Most of these techniques are shown in the following examples:

Workspace

oneDNN uses the notion of workspace for some very particular cases. Specifically, the workspace is a tensor that the primitive fills in during forward propagation and that will then be used by the corresponding backward propagation operation. The example with max pooling was already discussed above.

The workflow for using workspace is:

  1. When creating a primitive for the forward propagation, query the primitive descriptor about the workspace requirement using .workspace_desc().

    • If the returned memory descriptor is essentially empty (i.e. is equal to dnnl::memory::desc() or for which dnnl::memory::desc::get_size() returns 0), no extra action is required the workspace is not required for this primitive in this configuration.

    • Otherwise, create a workspace memory based on the memory descriptor obtained and pass it to the execution function with DNNL_ARG_WORKSPACE tag.

  2. On backward propagation, attach that same workspace memory during the execution as well. The state of the workspace memory after backward computations are done is undefined.

Note

Even if workspace is not required, it is perfectly valid to create a workspace memory of zero size and follow the logic where the workspace is indeed required. Such an approach may simplify the integration because the common pass is used.

// FWD

auto forward_primitive_desc = ...::primitive_desc(); // create a primitive desc
auto workspace_md = forward_primitive_desc.workspace_desc(); // query workspace
memory workspace(workspace_md, engine); // create a memory (even if empty)

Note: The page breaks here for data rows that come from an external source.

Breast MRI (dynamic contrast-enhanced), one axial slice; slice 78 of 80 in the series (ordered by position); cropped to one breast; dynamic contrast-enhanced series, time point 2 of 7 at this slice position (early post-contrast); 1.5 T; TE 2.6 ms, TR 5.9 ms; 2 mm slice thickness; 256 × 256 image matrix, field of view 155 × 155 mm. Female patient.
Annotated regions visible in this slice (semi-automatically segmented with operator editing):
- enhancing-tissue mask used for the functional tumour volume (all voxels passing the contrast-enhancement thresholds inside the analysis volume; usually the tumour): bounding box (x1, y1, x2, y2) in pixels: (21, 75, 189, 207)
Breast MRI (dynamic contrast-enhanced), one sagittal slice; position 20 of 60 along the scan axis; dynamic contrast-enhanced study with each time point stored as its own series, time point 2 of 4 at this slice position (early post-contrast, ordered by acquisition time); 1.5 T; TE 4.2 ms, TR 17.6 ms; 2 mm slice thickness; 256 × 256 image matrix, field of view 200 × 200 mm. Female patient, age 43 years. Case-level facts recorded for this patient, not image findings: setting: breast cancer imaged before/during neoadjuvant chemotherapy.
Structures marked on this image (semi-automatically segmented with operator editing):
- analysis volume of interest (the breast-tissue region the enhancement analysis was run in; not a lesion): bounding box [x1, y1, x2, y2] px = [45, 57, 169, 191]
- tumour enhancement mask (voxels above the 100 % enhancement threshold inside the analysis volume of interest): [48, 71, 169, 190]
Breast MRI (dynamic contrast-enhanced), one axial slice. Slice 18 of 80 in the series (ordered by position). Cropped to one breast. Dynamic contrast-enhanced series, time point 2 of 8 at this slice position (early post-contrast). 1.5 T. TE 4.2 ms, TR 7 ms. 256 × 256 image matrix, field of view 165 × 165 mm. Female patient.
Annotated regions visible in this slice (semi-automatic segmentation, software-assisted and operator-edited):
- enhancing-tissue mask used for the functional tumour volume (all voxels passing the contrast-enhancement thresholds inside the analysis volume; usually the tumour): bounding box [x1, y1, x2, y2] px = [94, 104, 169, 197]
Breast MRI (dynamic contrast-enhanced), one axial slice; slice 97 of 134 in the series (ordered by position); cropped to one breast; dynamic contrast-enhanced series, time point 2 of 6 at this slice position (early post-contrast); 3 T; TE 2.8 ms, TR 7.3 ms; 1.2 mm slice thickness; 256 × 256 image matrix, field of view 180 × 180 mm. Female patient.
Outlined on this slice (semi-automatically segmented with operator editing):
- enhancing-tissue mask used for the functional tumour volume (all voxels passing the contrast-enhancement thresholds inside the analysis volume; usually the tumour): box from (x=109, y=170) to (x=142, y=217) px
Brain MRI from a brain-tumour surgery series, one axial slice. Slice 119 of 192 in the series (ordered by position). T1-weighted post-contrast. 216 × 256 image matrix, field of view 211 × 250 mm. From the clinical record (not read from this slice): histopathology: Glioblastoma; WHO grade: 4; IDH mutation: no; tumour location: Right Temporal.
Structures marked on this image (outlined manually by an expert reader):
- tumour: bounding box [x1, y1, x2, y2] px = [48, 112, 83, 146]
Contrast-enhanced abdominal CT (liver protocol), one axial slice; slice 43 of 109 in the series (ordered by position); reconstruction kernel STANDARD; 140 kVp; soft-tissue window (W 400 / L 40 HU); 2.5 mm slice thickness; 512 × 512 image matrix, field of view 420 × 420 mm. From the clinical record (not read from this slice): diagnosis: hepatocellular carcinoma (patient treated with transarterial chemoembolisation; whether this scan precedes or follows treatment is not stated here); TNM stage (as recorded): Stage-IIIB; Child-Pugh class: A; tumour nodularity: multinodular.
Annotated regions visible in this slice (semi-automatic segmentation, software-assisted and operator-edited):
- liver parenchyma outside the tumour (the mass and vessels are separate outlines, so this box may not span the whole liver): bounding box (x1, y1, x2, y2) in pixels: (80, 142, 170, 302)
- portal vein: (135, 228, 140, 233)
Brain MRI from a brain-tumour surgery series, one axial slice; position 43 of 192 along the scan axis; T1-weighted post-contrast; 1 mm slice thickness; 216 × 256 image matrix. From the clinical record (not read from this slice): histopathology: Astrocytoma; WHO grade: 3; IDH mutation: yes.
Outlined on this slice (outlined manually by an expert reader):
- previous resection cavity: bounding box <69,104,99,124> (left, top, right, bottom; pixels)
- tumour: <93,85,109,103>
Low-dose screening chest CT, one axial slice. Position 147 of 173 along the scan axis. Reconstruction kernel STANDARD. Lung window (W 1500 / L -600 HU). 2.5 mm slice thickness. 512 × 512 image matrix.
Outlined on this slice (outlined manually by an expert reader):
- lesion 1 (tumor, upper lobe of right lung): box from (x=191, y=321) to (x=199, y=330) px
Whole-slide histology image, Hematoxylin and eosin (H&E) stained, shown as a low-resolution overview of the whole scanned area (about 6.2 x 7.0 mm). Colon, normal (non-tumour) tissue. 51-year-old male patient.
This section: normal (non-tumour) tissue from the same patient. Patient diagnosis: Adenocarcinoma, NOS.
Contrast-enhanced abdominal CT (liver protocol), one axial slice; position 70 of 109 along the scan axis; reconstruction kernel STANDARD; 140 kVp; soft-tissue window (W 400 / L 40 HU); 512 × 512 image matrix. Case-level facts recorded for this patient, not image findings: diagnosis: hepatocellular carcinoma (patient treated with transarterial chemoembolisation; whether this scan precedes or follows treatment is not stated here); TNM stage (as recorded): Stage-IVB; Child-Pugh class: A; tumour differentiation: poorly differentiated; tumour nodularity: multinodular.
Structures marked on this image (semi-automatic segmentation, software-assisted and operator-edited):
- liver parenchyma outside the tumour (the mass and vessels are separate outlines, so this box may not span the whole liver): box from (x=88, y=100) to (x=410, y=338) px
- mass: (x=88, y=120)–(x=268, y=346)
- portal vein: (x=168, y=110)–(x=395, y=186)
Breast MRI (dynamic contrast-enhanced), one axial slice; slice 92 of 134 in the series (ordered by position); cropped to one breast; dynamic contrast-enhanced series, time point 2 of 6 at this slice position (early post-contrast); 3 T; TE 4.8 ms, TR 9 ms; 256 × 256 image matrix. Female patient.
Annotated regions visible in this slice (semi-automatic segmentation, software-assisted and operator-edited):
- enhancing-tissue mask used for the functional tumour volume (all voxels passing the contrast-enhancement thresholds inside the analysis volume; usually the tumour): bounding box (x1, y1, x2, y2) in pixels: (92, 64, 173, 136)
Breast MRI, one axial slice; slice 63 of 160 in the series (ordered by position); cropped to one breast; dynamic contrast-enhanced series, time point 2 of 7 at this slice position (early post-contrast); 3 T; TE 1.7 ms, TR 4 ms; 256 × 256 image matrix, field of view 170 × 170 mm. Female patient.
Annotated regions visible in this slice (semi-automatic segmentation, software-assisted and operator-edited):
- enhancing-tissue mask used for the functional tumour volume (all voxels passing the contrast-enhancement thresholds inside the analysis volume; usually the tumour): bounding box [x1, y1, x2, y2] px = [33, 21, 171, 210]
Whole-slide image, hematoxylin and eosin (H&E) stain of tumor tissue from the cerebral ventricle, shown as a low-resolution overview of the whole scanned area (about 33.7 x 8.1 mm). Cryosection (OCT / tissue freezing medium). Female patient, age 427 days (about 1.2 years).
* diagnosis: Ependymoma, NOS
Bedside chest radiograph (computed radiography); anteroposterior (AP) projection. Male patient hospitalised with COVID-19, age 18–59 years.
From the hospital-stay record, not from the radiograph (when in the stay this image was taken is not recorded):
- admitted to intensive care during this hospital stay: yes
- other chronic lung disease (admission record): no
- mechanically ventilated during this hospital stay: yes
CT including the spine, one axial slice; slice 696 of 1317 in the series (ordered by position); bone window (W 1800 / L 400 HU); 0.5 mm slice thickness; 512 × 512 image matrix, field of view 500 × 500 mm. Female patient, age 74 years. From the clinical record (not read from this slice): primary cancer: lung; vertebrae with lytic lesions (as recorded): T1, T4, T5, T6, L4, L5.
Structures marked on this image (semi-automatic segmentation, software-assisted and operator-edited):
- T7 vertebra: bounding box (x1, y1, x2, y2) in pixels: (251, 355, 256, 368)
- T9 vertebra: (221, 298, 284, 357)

primitive_forward.execute(stream, {
        ...,
        {DNNL_ARG_WORKSPACE, workspace} // this is output
        });
// The workspace contains required information for the backward propagation,
// hence should not be used anywhere else.

// ...

// BWD
primitive_backward.execute(stream, {
        ...,
        {DNNL_ARG_WORKSPACE, workspace} // this input/output
        });
// The state of the workspace is undefined here

Warning

Do not confuse workspace with the Primitive Attributes: Scratchpad. The scratchpad is a temporary buffer that might be required by a primitive (no matter what propagation kind is) to perform an operation. It is used only during the primitive execution and should not be preserved across the calls.